*問題 A*
相場見通しの記事によると、消費増税は何月何日に始まりますか。
*問題 B*
相場見通しの記事を、最後の文の後から書き継いでください。

*原文*
【投資戦略2014】カブドットコム証券、年内に日経平均2万円も

カブドットコム証券チーフストラテジストの河合達憲氏は、2014年は1-3月と4-6月で大きく相場環境が変わると予想。4月以降に日本株は調整局面入りするものの、その後はジリジリと株価が回復し、年末にかけて日経平均株価は高値を付けると予想する。ポイントは消費増税や、米国の金融緩和縮小、そして「アベノミクス第2幕」とみている。
――2014年の相場の見通しは。
2014年は特殊な年になります。というのも、消費増税が4月1日にスタートするため、1-3月と4-6月で投資環境がガラリと変わるからです。1-3月は2013年から続く駆け込み需要で、特需が発生する。特に、自動車や不動産、高額消費関連は好調が続きます。当然ながら、株式市場もこれを好感して上昇が続くでしょう。一方、4月以降が反動減に見舞われます。景気指標も落ち込むこととなり、マーケットも売りが強まる可能性は非常に高いと考えられます。
バリュエーションで見ると、日経平均の1株当たり利益は今期予想で1000円程度。PER15倍を最低ラインで考えれば、1万5000円程度となる。ロジック的にはこのあたりが下値と考えられます。業績の上乗せも有り得ますし、3月までにPER18倍の水準である1万8000円程度までの上昇は十分想定できます。

*記録情報*
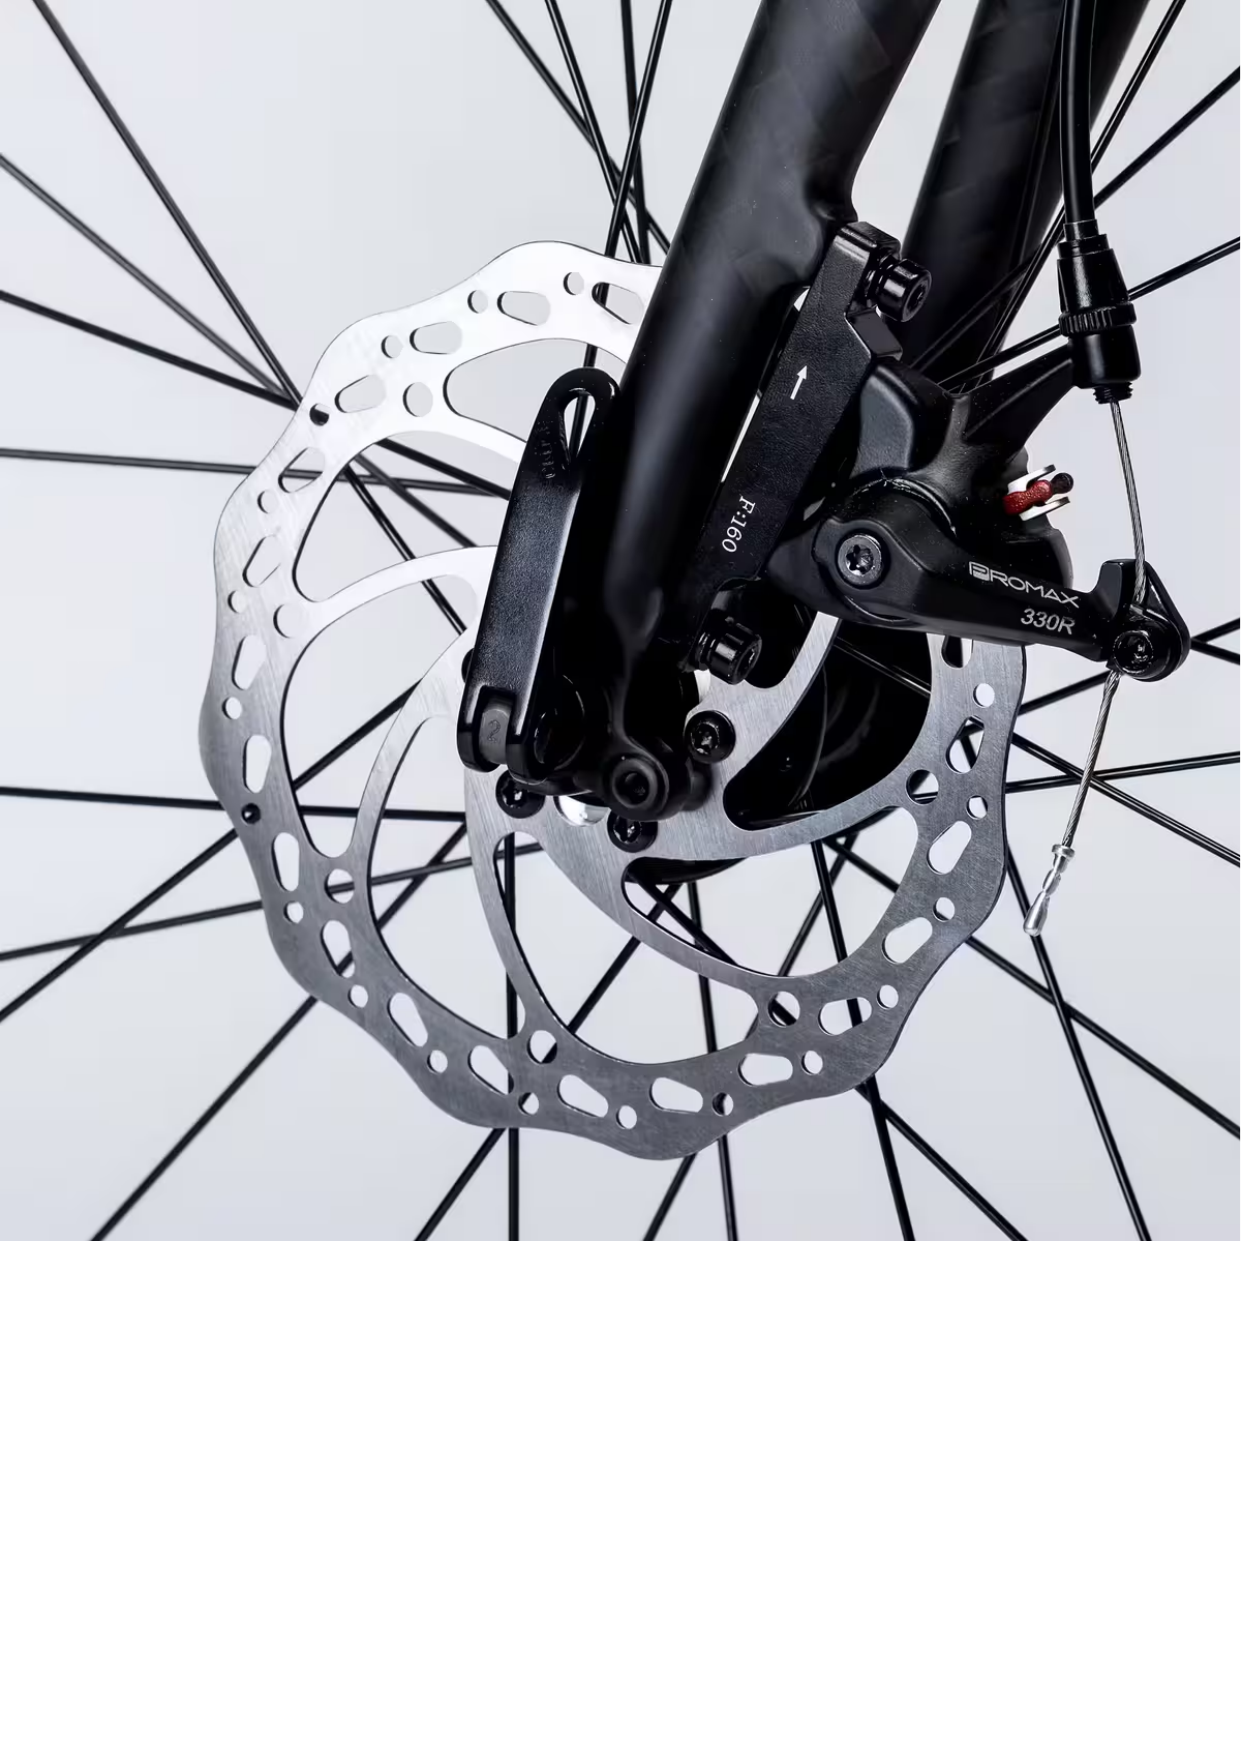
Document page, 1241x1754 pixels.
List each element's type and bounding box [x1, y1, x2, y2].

picture [0, 0, 1241, 1241]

*解答 A*
4月1日です。

*解答 B*
ここから、4月以降の調整局面に入るわけですが、もうひとつ、気にすべき外的要因があります。米国の金融緩和縮小です。米国では過去3回の金融緩和で株価は大きく上昇しましたが、緩和終了時には、QE1、QE2で株価が14%から17%程度下落しています。 今回のQE3は2014年の1-3月または4-6月での終了を目指すと見られるため、同様の米国株調整があれば、日本株にも影響が懸念されます。
ただし、米国金融当局は、過去のような相場のミスリードはしないとにらんでいます。下落幅も限定的となる可能性が高い。ですので、注目は米国株よりも為替動向となります。為替は米国の金融緩和がなくなるので円が下落しやすくなり、1ドル=115円前後までの円安は十分にありうる水準となります。結果、日本株で見れば、輸出企業は今期よりも大幅な強気な業績予想を打ち出せますし、かなりの追い風が吹くと予想されます。
日経平均の底打ちは5-6月となり、下値はやはりバリュエーションから見た1万5000円程度と考えています。ただし、上記の為替の円安進行に加え、国内の景気拡大もあり、すぐに株価は回復局面に転じるでしょう。というのも、国内の公共投資が拡大を続けており、14年5月に速報値が発表される1-3月期はさらに増加していくと考えられます。これにより、相場の悲観論が一掃され、まさに「アベノミクス第2幕」が回帰。民需にも好景気が伝わり、再度消費が拡大していくと思われます。
その後は、来期のバリュエーションをもとにした高値追いが始まります。 日経平均の1株当たり利益は来期、1100円から1150円程度となれば、年末に向けてPER19倍で日経平均2万円があっても何ら不思議はありません。
――注目するテーマや銘柄は何になりますが。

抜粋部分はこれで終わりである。